Task item
Please count the rows below that contain the string "MAPE" and reply with only that number.

** Provided entries follows **

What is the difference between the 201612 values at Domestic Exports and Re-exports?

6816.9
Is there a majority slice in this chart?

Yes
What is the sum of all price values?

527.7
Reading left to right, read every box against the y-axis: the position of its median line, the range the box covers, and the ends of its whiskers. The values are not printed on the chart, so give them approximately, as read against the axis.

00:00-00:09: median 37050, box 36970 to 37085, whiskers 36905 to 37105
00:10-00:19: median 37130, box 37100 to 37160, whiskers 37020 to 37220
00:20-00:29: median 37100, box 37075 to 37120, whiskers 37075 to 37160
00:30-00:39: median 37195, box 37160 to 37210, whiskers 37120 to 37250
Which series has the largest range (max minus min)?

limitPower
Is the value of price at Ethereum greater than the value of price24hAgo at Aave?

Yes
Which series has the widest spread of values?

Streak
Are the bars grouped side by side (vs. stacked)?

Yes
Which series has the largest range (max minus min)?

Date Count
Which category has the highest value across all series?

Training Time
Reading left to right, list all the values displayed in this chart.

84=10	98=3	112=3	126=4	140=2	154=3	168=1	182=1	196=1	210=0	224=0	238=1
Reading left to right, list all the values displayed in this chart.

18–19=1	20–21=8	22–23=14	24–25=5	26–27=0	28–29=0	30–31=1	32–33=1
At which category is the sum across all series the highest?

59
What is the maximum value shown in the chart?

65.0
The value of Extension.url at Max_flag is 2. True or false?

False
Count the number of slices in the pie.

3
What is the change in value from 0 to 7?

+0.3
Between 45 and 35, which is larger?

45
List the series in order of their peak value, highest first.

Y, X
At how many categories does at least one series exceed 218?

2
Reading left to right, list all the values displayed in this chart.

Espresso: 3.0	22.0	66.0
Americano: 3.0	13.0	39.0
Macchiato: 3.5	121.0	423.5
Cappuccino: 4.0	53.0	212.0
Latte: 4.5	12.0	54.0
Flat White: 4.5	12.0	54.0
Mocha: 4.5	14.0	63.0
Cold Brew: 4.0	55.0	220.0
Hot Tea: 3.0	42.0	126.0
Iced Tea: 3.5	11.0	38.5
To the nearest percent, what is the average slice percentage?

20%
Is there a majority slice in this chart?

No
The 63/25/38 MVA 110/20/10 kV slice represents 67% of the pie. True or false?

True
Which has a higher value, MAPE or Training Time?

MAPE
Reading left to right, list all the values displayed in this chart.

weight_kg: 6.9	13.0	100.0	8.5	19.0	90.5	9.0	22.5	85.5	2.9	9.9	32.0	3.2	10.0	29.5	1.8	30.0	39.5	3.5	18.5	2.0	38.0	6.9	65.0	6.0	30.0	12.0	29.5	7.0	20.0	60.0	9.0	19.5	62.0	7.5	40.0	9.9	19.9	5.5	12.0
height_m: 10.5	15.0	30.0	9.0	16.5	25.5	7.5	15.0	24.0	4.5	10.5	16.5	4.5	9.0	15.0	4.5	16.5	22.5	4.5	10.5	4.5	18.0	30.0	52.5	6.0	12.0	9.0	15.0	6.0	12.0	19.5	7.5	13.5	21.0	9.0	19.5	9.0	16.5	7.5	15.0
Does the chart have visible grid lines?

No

** End of Provided entries **

The completed task
2